Will need some feedback to confirm that this logic is what is intended for these columns and the naming of these columns ($is_deleted or $deleted)?
Motivation and Context
Closes #24733.
Impact
Exposes important debugging information not previously available.
Test Plan
Added tests in IcebergDistributedTestBase. Equality delete files have not been tested yet.
Contributor checklist
- [x] Please make sure your submission complies with our contributing guide, in particular code style and commit standards.
- [x] PR description addresses the issue accurately and concisely. If the change is non-trivial, a GitHub Issue is referenced.
- [x] Documented new properties (with its default value), SQL syntax, functions, or other functionality.
- [x] If release notes are required, they follow the release notes guidelines.
- [x] Adequate tests were added if applicable.
- [ ] CI passed.
Release Notes
Please follow release notes guidelines and fill in the release notes below.
== RELEASE NOTES ==
Iceberg Connector Changes
* Add support for ``$deleted`` metadata column
* Add support for ``$delete_file_path`` metadata column
Thanks for the release note entry! Minor formatting nit suggestion.
== RELEASE NOTES ==
Iceberg Connector Changes
* Add support for ``$deleted`` metadata column
* Add support for ``$delete_file_path`` metadata column
Should documentation be added for these newly supported metadata columns, as we have others documented in https://github.com/prestodb/presto/blob/master/presto-docs/src/main/sphinx/connector/iceberg.rst#extra-hidden-metadata-columns ?

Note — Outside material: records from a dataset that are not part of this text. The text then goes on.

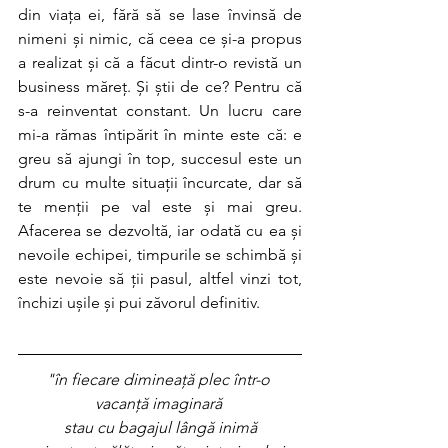
din viața ei, fără să se lase învinsă de 
nimeni și nimic, că ceea ce și-a propus 
a realizat și că a făcut dintr-o revistă un 
business măreț. Și știi de ce? Pentru că 
s-a reinventat constant. Un lucru care 
mi-a rămas întipărit în minte este că: e 
greu să ajungi în top, succesul este un 
drum cu multe situații încurcate, dar să 
te menții pe val este și mai greu. 
Afacerea se dezvoltă, iar odată cu ea și 
nevoile echipei, timpurile se schimbă și 
este nevoie să ții pasul, altfel vinzi tot, 
închizi ușile și pui zăvorul definitiv.
"în fiecare dimineață plec într-o 
vacanță imaginară 
stau cu bagajul lângă inimă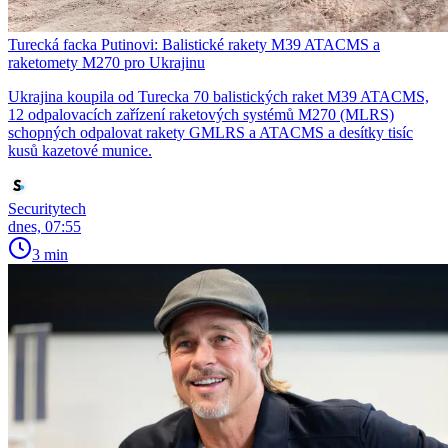
Turecká facka Putinovi: Balistické rakety M39 ATACMS a
raketomety M270 pro Ukrajinu
Ukrajina koupila od Turecka 70 balistických raket M39 ATACMS,
12 odpalovacích zařízení raketových systémů M270 (MLRS)
schopných odpalovat rakety GMLRS a ATACMS a desítky tisíc
kusů kazetové munice.
Securitytech
dnes, 07:55
3 min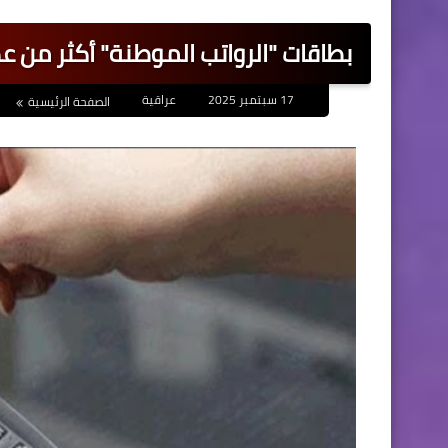
بطاقات "الرواتب الموطنة" أكثر من عدد الموظفين بـ40%.. 
17 سبتمبر 2025
عراقية
الصفحة الرئيسية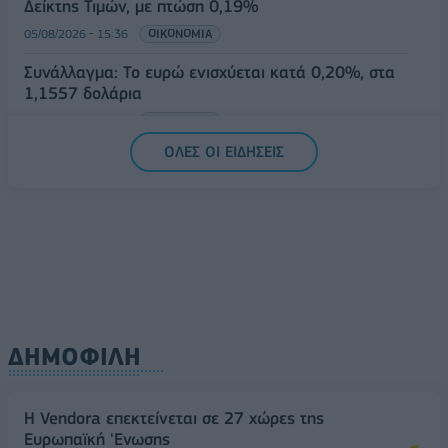
Δείκτης Τιμών, με πτώση 0,19%
05/08/2026 - 15:36
ΟΙΚΟΝΟΜΙΑ
Συνάλλαγμα: Το ευρώ ενισχύεται κατά 0,20%, στα
1,1557 δολάρια
05/08/2026 - 15:28
ΟΙΚΟΝΟΜΙΑ
ΟΛΕΣ ΟΙ ΕΙΔΗΣΕΙΣ
ΔΗΜΟΦΙΛΗ
Η Vendora επεκτείνεται σε 27 χώρες της
Ευρωπαϊκή 'Ενωσης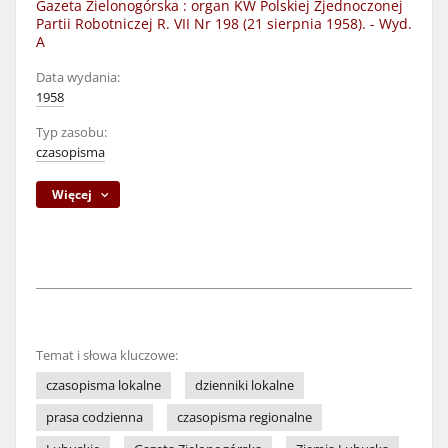
Gazeta Zielonogórska : organ KW Polskiej Zjednoczonej
Partii Robotniczej R. VII Nr 198 (21 sierpnia 1958). - Wyd.
A
Data wydania:
1958
Typ zasobu:
czasopisma
Więcej
Temat i słowa kluczowe:
czasopisma lokalne
dzienniki lokalne
prasa codzienna
czasopisma regionalne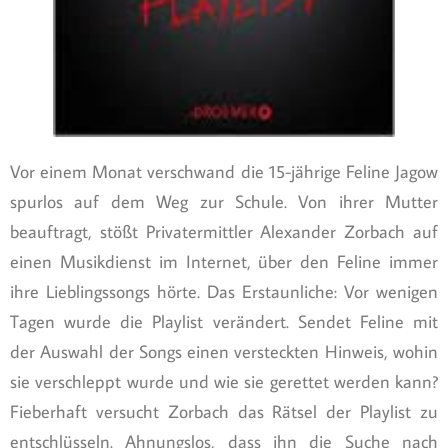
Vor einem Monat verschwand die 15-jährige Feline Jagow
spurlos auf dem Weg zur Schule. Von ihrer Mutter
beauftragt, stößt Privatermittler Alexander Zorbach auf
einen Musikdienst im Internet, über den Feline immer
ihre Lieblingssongs hörte. Das Erstaunliche: Vor wenigen
Tagen wurde die Playlist verändert. Sendet Feline mit
der Auswahl der Songs einen versteckten Hinweis, wohin
sie verschleppt wurde und wie sie gerettet werden kann?
Fieberhaft versucht Zorbach das Rätsel der Playlist zu
entschlüsseln. Ahnungslos, dass ihn die Suche nach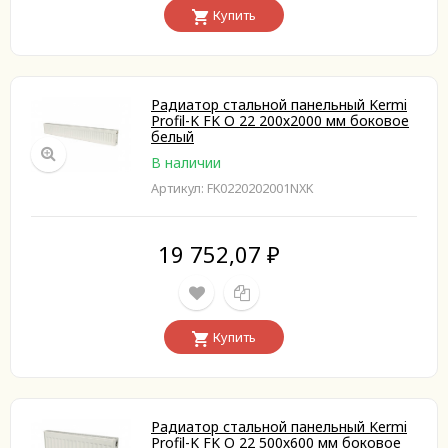
Купить
Радиатор стальной панельный Kermi
Profil-K FK O 22 200х2000 мм боковое
белый
В наличии
Артикул: FK0220202001NXK
19 752,07
₽
Купить
Радиатор стальной панельный Kermi
Profil-K FK O 22 500х600 мм боковое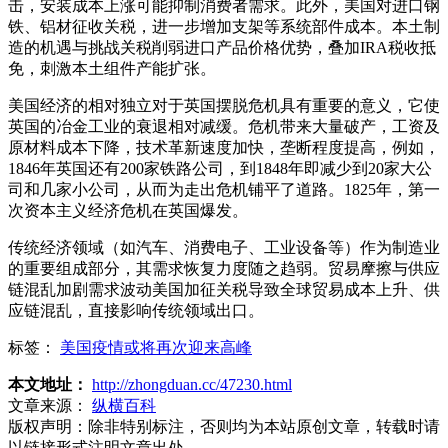
击，安装成本上涨可能抑制消费者需求。此外，美国对进口钢
铁、铝材征收关税，进一步增加支架等系统部件成本。本土制
造的机遇与挑战关税削弱进口产品价格优势，叠加IRA税收抵
免，刺激本土组件产能扩张。
美国经济的相对独立对于英国摆脱危机具有重要的意义，它使
英国的冶金工业的衰退相对减缓。危机带来大量破产，工资及
原材料成本下降，技术革新速度加快，垄断程度提高，例如，
1846年英国还有200家铁路公司，到1848年即减少到20家大公
司和几家小公司，从而为走出危机铺平了道路。1825年，第一
次资本主义经济危机在英国爆发。
传统经济领域（如汽车、消费电子、工业设备等）作为制造业
的重要组成部分，其需求恢复力度随之趋弱。贸易摩擦与供应
链混乱加剧需求波动美国加征关税导致全球贸易成本上升、供
应链混乱，直接影响传统领域出口。
标签：
美国疫情或将再次迎来高峰
本文地址：
http://zhongduan.cc/47230.html
文章来源：
纵横百科
版权声明：
除非特别标注，否则均为本站原创文章，转载时请
以链接形式注明文章出处。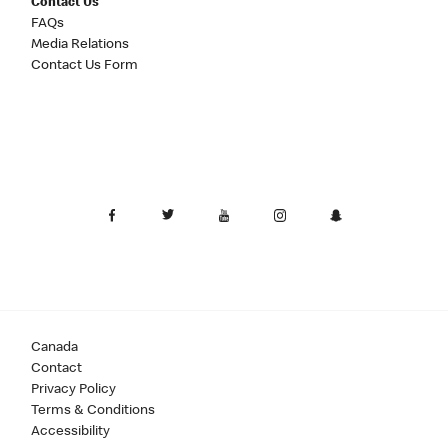
Contact Us
FAQs
Media Relations
Contact Us Form
Canada
Contact
Privacy Policy
Terms & Conditions
Accessibility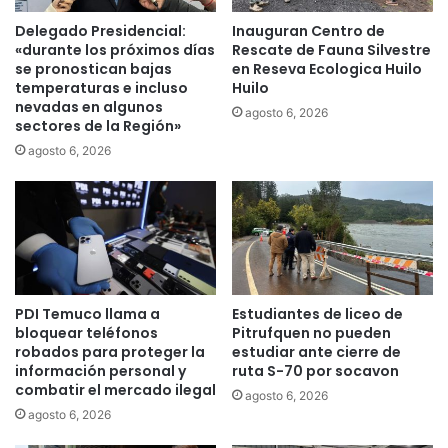
m
c
á
Delegado Presidencial:
Inauguran Centro de
o
s
«durante los próximos días
Rescate de Fauna Silvestre
n
T
se pronostican bajas
en Reseva Ecologica Huilo
c
temperaturas e incluso
Huilo
e
e
nevadas en algunos
m
agosto 6, 2026
sectores de la Región»
j
u
a
c
agosto 6, 2026
l
o
a
c
y
o
s
l
e
a
r
b
v
o
PDI Temuco llama a
Estudiantes de liceo de
i
r
bloquear teléfonos
Pitrufquen no pueden
d
a
robados para proteger la
estudiar ante cierre de
o
n
información personal y
ruta S-70 por socavon
r
c
combatir el mercado ilegal
agosto 6, 2026
a
o
agosto 6, 2026
p
n
ú
a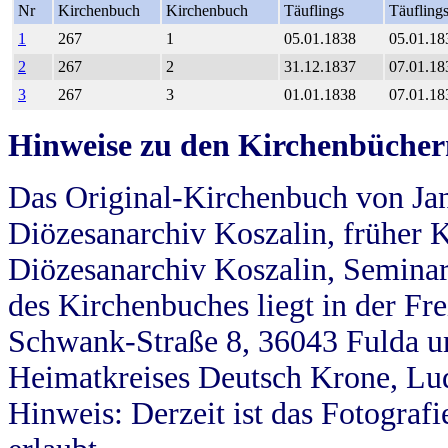
Nr
Kirchenbuch
Kirchenbuch
Täuflings
Täufling
1
267
1
05.01.1838
05.01.18
2
267
2
31.12.1837
07.01.18
3
267
3
01.01.1838
07.01.18
Hinweise zu den Kirchenbücher
Das Original-Kirchenbuch von Jan
Diözesanarchiv Koszalin, früher Kö
Diözesanarchiv Koszalin, Seminar
des Kirchenbuches liegt in der Fr
Schwank-Straße 8, 36043 Fulda u
Heimatkreises Deutsch Krone, Lu
Hinweis: Derzeit ist das Fotograf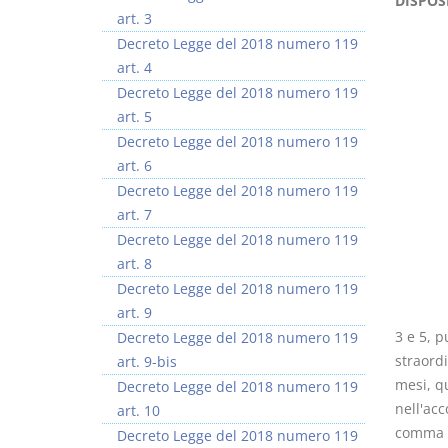
DISPOS
art. 3
Decreto Legge del 2018 numero 119
art. 4
Decreto Legge del 2018 numero 119
art. 5
Prescrizione e
Rapporto e
Decreto Legge del 2018 numero 119
decadenza
relazione giuridica
art. 6
D. Minussi
D. Minussi
Decreto Legge del 2018 numero 119
Versione ebook
Versione ebook
€ 4,19
€ 5,99
art. 7
(iva incl.)
(iva incl.)
Decreto Legge del 2018 numero 119
art. 8
Decreto Legge del 2018 numero 119
art. 9
3 e 5, p
Decreto Legge del 2018 numero 119
straordi
art. 9-bis
mesi, qu
Decreto Legge del 2018 numero 119
nell'acc
art. 10
comma 2
Decreto Legge del 2018 numero 119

Thanks, I've edited the release notes with the formatting changes. And yes, I believe docs should be added for these metadata columns. I added draft documentation for this pending a decision on the naming of these columns.
Thanks for the doc!
Now that the doc exists in the branch, I was able to test and verify doc links for the release note entry in the local doc build.
== RELEASE NOTES ==
Iceberg Connector Changes
* Add support for :ref:`connector/iceberg:\`\`$deleted\`\` column`.
* Add support for :ref:`connector/iceberg:\`\`$delete_file_path\`\` column`.
Yeah this doesn't work for equality deletes because of IcebergEqualityDeleteAsJoin. Do you have an opinion on whether we should support these columns with the join or just disable the optimization?
That sounds good, I've added the code to disable the optimization if the columns exists and verified that equality deletes now show up.